Reuters reports that the cast of The Simpsons has finally negotiated with Fox for a record-breaking 20th season of the animated sitcom. Five of the six main actors will be making $400,000 per episode (more than Charlie Sheen, the highest-paid live-action sitcom star), and Homer himself, Dan Castelleneta, is being named a consulting producer. (Castelleneta has also written some episodes of the show in the past.) Harry Shearer, who has complained in the past about the diminishing roles for his characters, is still negotiating, but apparently showed up for the first official Season 20 table read (script go-through) on Monday. Although the deal is good for four years, The Simpsons has not yet been renewed past the 20th season- although if the quality of Season 20 is as good as Season 19 (one of the best in recent years) and the viewers keep watching, I wouldn’t be suprised if Homer and Co. will stay on our TVs for years to come. I retract a previous statement I made about putting the Springfieldianites to sleep- let The Simpsons go on until the show becomes unprofitable.
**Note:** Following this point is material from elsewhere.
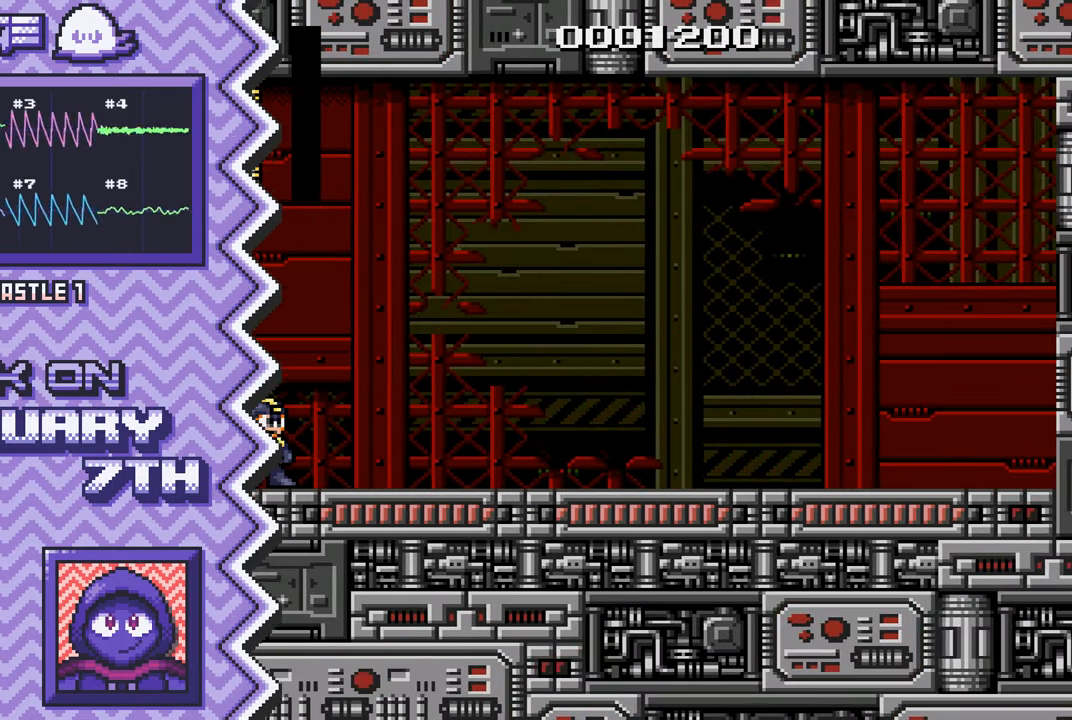
{"buttons": [], "events": [[17, "A", "up"], [133, "B", "down"], [250, "B", "up"], [384, "Y", "down"], [500, "Y", "up"]]}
I’m Tory McClure and you might remember me from such television retrospectives as…
I wonder who gets the profits from merchandise. I read last year the Simpsons merchandise brought in about 2.5 billion dollars. I know that figure is probably more because of the movie, but if that money went into the pot of the people paying the salaries, you can see that is a small percentage of total income.
It’s stunning to me the Simpson’s are still popular enough to justify this level of expenditure.
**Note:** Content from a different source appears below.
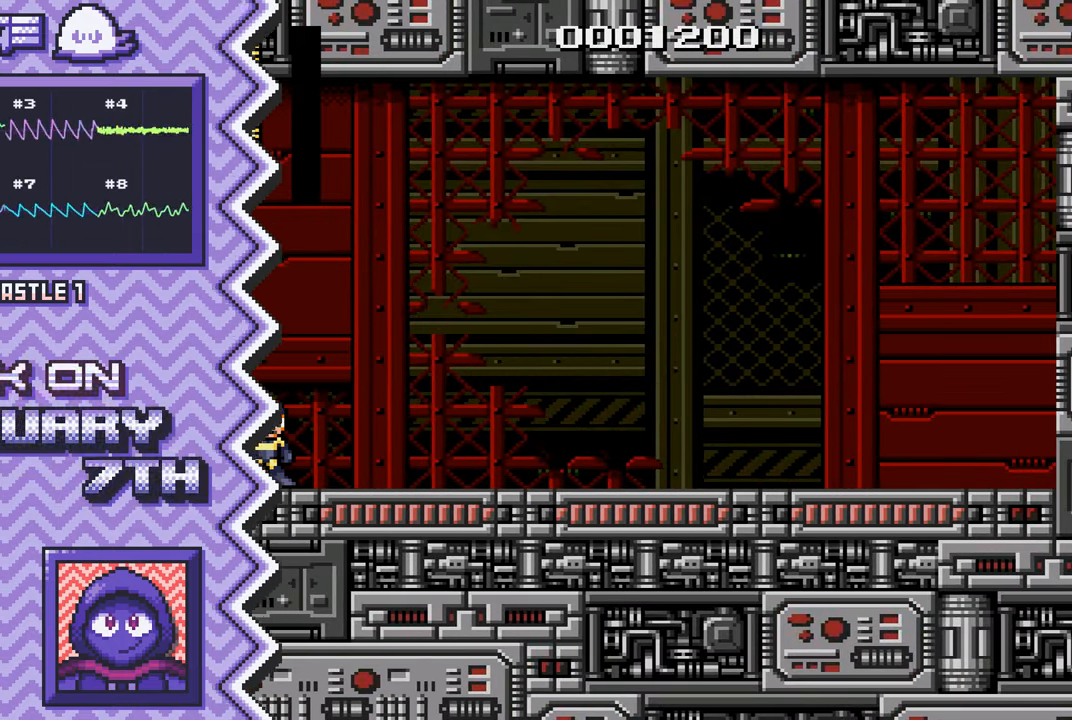
{"buttons": [], "events": [[117, "X", "down"], [234, "X", "up"], [351, "A", "down"], [484, "A", "up"]]}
Not nearly as objectionable as what the cast of Seinfeld or Friends made, IMO.
I’ve merged the two threads on this topic, just like that Halloween episode where robot Homer crushes Burns’ body and Burns has his head sown on to Homer’s body.
-Marley
who, if there was a language composed entirely of Simpsons analogies, would have majored in it in college
Oh, I hate having two threads!
Yeah, yeah, we know what you di-diddly-id.